St. Clair Co. Public Defender’s Office anticipating uptick in workload following end of cash bail in IL
BELLEVILLE, Il. (KMOV) - Monday marked the end of cash bail in Illinois. Officials in a Metro East county expect the workload in the justice system to increase in response.
As part of the SAFE-T Act, cash bail will be eliminated for individuals jailed for suspected crimes. A judge will now determine if the suspect can be released back into the public under pre-trial conditions.
Under the new law, police must issue citations for suspects accused of low-level misdemeanors. Those individuals will be given a court date and released.
The following offenses will likely keep a suspected offender behind bars: domestic battery, stalking, predatory criminal sexual assault, violations of order of protection, most gun charges and murder.
County officials estimate that as many as 100 people could be released from the St. Clair County Jail by the end of the week.
Some officials is St. Clair County expect workloads to as a result of the new law.

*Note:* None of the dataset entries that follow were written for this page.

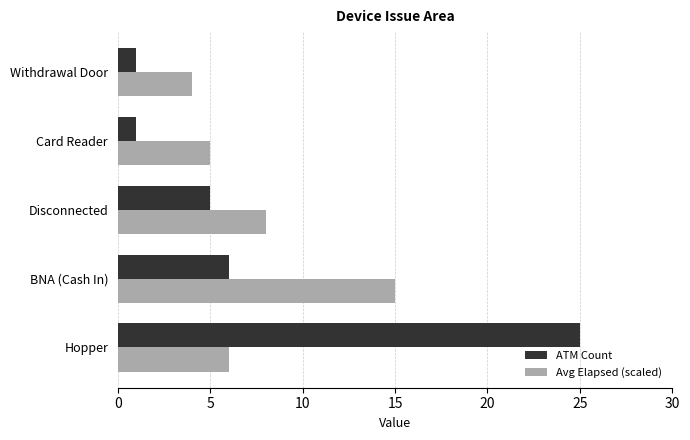

List the series in order of their peak value, lowest first.

Avg Elapsed (scaled), ATM Count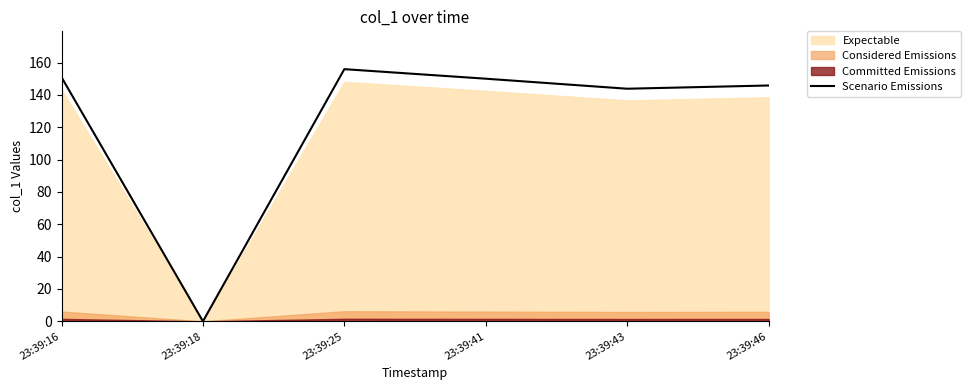

True or false: the data has more than 0 interior local peaks.

True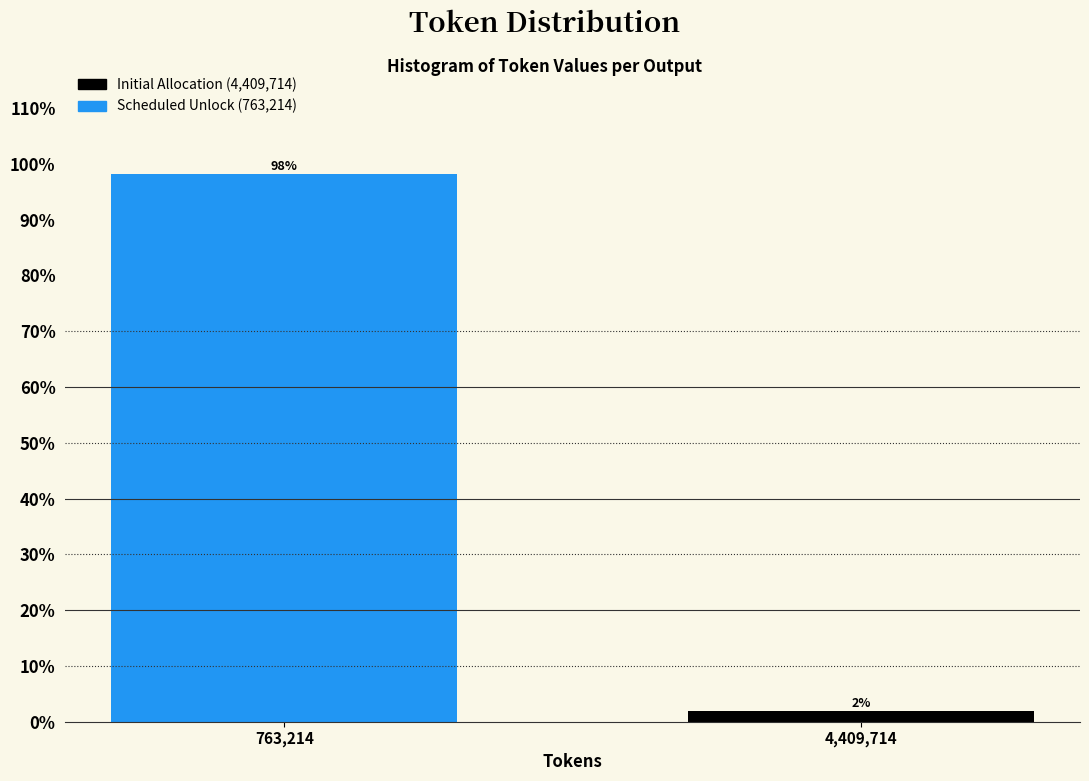

What is the label of the 1st bar from the right?

4,409,714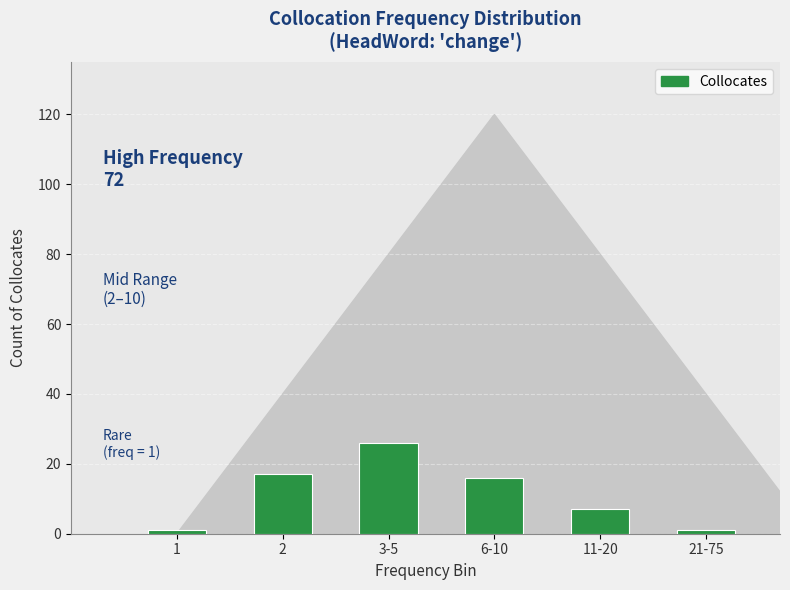

Reading left to right, list all the values displayed in this chart.

1=1	2=17	3-5=26	6-10=16	11-20=7	21-75=1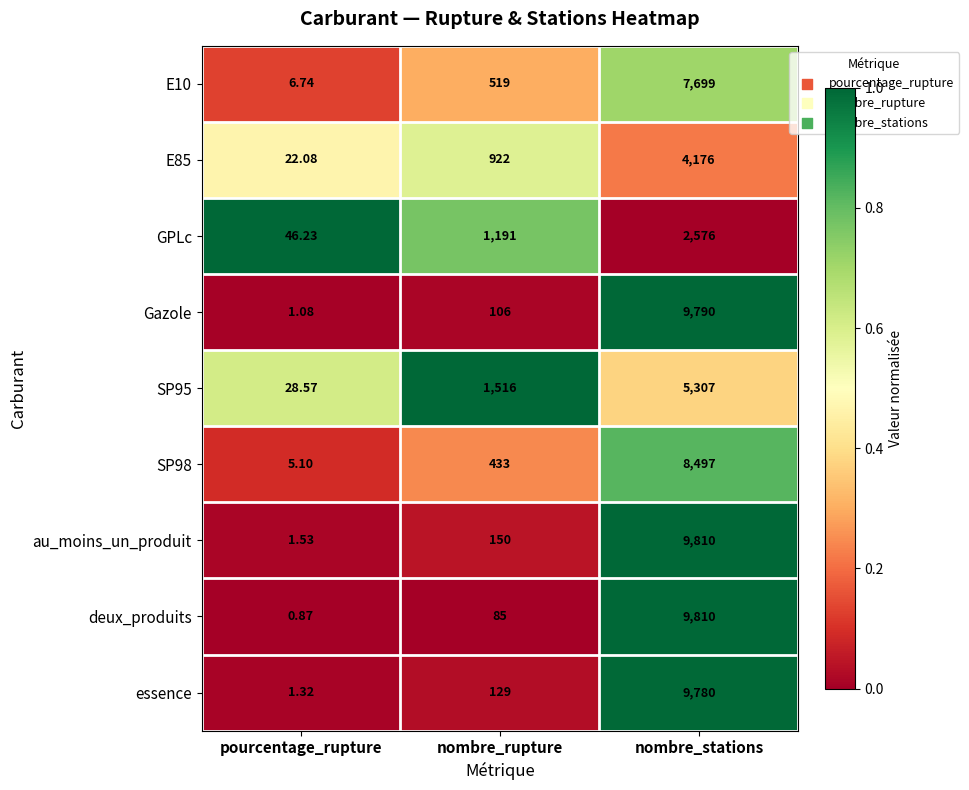

At which category is the sum across all series the highest?

nombre_stations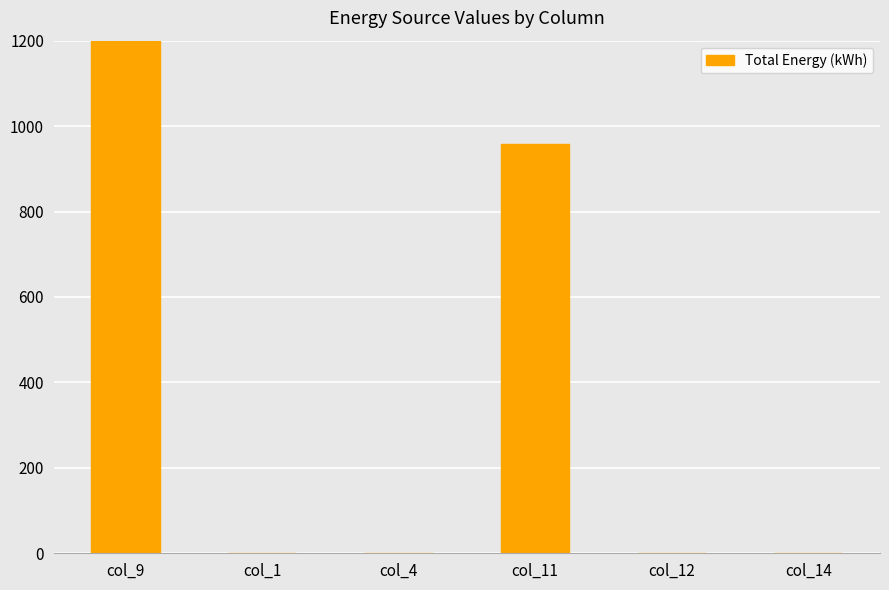

Where is the data nearest to the value 641?

col_11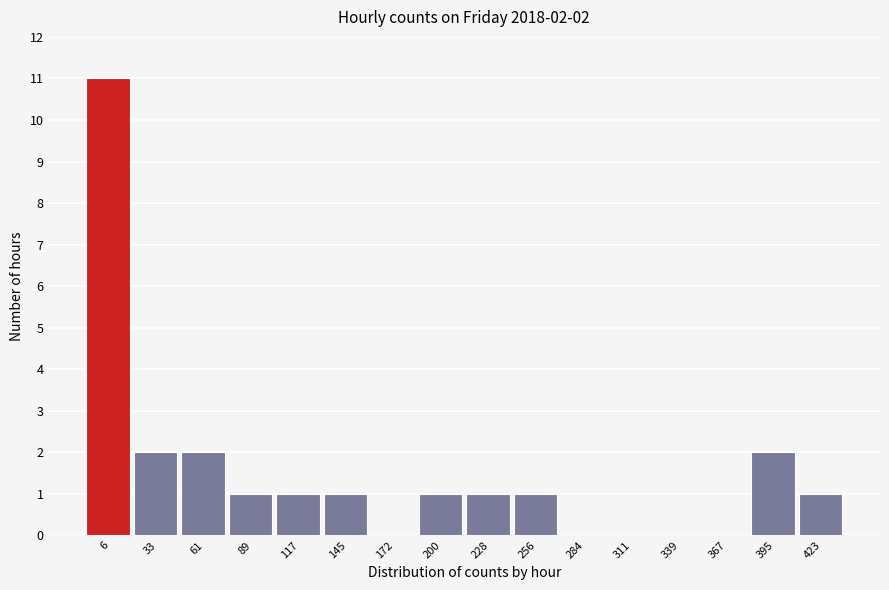

Reading left to right, list all the values displayed in this chart.

6=11	33=2	61=2	89=1	117=1	145=1	172=0	200=1	228=1	256=1	284=0	311=0	339=0	367=0	395=2	423=1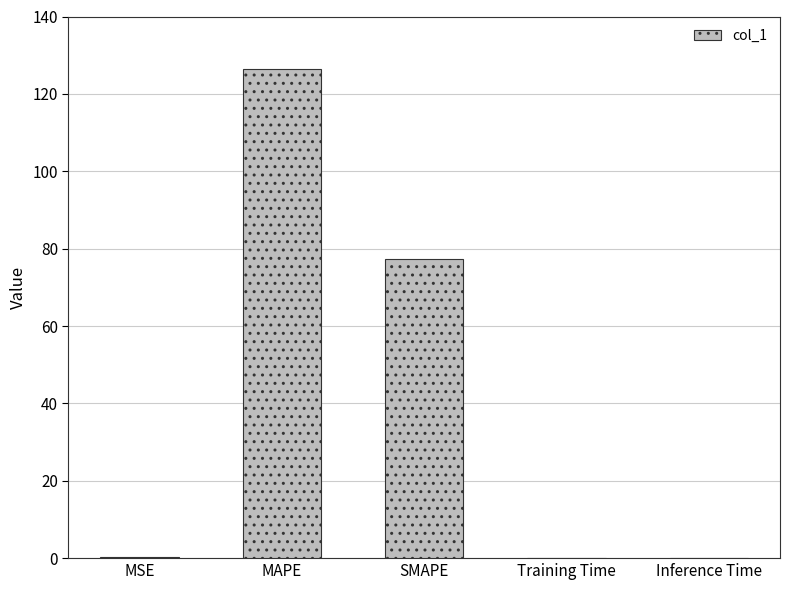

The value at SMAPE is 77.4. True or false?

True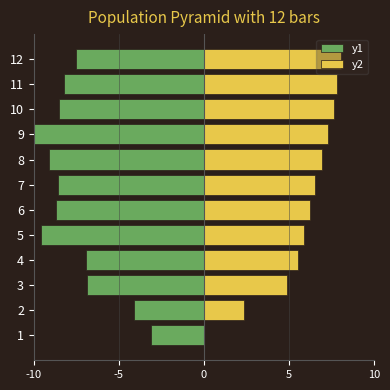

True or false: y1 has a value of -12.5 at 10.

False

“This is a massive revolutionary change in our law,” said Cathy MacElroy, head of the St. Clair County Public Defender’s Office. “Those people who normally would--posted bond and hire a lawyers after posting that bond are being appointed to us. We’re doing those first appearances in the morning and in the late afternoon in order to capture anybody that maybe came in in the morning before they hit our list, so that we can get them released on those low-level offenses by the end of the day.”
Since public defenders need to respond more quickly, MacElroy told First Alert 4 her department needs more staff to keep up.
“If you’re only giving us budgets that are a third or 25% of what the state’s attorneys are going to get--that’s not equal justice at all,” she added.
MacElroy predicts detainees who don’t get released and get assigned a public defender will spend more time in jail because of the increased workload.
Gov. J.B. Pritzker’s office sent the following funding breakdown to First Alert 4:
• $40 million -- $20 million each -- in funding for the Office of the State Appellate Defender and the Office of the State’s Attorney Appellate Prosecutor to carry out responsibilities under the new Pre-trial Services Act. (LETSB)
• $30 million for the Law Enforcement Camera Grant Program to provide reimbursement to local law enforcement agencies for in-car cameras, body cameras and data storage. (LETSB)
• $10 million for the Law Enforcement Recruitment and Retention Fund to provide resources to local law enforcement agencies for recruitment of new officers, retention plans, mental health care for officers, safety equipment and training, and improvement in local jails.